Work request:
Only one span of the listing below is wanted: the lines from the one with "power microscopy image" through the one with "cancer (adenocarcinoma) was", reproduced exactly, both ends kept.

◆ ◆ ◆ ◆ ◆

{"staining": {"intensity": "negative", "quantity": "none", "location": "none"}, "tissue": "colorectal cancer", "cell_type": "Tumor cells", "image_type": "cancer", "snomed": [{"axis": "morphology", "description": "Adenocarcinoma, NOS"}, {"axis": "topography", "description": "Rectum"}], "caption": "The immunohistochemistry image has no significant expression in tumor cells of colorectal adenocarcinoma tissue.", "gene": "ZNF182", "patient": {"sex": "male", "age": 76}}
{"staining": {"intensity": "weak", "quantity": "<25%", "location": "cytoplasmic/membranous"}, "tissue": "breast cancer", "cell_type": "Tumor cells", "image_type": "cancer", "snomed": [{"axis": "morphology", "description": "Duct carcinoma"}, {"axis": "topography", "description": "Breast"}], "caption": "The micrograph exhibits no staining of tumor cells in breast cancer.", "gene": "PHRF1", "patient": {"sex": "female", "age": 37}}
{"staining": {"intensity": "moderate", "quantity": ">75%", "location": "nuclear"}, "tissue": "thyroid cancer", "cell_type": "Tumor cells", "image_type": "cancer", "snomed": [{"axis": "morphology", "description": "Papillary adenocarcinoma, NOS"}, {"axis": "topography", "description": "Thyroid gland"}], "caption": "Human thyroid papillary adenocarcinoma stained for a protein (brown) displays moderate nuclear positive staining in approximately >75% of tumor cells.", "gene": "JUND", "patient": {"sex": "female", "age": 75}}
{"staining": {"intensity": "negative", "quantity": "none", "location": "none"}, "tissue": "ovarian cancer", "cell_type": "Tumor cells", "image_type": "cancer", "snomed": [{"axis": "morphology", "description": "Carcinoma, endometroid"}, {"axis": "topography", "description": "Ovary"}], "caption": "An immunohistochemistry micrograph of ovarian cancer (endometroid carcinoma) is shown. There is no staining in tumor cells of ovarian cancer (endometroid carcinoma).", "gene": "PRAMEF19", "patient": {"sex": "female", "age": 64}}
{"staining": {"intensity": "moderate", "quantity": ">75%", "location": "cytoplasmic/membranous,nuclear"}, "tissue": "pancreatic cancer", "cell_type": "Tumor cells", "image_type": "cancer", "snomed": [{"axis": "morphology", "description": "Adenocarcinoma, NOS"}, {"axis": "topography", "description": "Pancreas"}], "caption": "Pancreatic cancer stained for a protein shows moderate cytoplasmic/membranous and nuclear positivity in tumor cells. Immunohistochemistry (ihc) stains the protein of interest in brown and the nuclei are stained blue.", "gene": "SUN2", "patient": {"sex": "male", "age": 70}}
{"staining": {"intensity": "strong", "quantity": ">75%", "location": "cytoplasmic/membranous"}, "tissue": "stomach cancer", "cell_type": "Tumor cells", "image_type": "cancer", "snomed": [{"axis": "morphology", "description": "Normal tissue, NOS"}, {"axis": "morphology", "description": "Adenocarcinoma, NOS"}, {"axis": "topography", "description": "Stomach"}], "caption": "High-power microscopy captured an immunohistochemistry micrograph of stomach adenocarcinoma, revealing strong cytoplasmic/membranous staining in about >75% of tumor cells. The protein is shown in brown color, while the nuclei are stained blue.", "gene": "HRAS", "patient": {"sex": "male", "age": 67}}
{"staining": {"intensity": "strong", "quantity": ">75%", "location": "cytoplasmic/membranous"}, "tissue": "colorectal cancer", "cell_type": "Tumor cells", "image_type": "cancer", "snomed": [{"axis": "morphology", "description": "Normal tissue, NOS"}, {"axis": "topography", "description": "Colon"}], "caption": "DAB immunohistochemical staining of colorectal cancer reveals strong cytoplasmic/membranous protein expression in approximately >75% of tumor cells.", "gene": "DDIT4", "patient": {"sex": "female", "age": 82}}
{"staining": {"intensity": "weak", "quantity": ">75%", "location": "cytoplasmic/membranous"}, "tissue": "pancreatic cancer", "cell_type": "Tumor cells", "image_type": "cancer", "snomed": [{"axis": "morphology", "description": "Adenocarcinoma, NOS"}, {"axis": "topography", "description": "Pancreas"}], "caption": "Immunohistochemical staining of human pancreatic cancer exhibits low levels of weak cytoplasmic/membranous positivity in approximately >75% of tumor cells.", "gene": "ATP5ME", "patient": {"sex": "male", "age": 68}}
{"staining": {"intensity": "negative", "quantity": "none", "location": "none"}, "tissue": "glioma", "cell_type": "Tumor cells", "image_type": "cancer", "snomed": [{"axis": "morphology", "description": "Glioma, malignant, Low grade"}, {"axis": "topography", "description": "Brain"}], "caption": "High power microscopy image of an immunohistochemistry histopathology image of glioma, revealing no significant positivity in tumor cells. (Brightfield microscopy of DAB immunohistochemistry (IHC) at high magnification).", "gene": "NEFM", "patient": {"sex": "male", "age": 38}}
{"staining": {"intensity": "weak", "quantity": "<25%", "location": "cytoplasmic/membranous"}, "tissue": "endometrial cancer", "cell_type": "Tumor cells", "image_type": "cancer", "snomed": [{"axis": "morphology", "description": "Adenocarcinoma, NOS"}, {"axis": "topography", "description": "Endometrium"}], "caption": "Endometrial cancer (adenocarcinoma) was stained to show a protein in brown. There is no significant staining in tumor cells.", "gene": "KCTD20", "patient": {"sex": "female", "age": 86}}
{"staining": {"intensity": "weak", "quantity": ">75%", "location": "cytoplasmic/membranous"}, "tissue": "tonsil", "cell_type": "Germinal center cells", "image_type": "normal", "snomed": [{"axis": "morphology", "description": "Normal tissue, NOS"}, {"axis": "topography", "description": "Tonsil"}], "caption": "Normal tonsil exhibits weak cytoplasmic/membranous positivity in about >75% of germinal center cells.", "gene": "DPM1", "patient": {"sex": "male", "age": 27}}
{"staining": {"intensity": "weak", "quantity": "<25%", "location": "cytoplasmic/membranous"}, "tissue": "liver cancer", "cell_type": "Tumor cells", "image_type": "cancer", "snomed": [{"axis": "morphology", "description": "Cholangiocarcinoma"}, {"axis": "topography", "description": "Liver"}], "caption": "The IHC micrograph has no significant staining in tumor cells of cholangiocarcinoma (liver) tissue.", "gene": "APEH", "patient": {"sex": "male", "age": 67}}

◆ ◆ ◆ ◆ ◆

Exercise response:
{"staining": {"intensity": "negative", "quantity": "none", "location": "none"}, "tissue": "glioma", "cell_type": "Tumor cells", "image_type": "cancer", "snomed": [{"axis": "morphology", "description": "Glioma, malignant, Low grade"}, {"axis": "topography", "description": "Brain"}], "caption": "High power microscopy image of an immunohistochemistry histopathology image of glioma, revealing no significant positivity in tumor cells. (Brightfield microscopy of DAB immunohistochemistry (IHC) at high magnification).", "gene": "NEFM", "patient": {"sex": "male", "age": 38}}
{"staining": {"intensity": "weak", "quantity": "<25%", "location": "cytoplasmic/membranous"}, "tissue": "endometrial cancer", "cell_type": "Tumor cells", "image_type": "cancer", "snomed": [{"axis": "morphology", "description": "Adenocarcinoma, NOS"}, {"axis": "topography", "description": "Endometrium"}], "caption": "Endometrial cancer (adenocarcinoma) was stained to show a protein in brown. There is no significant staining in tumor cells.", "gene": "KCTD20", "patient": {"sex": "female", "age": 86}}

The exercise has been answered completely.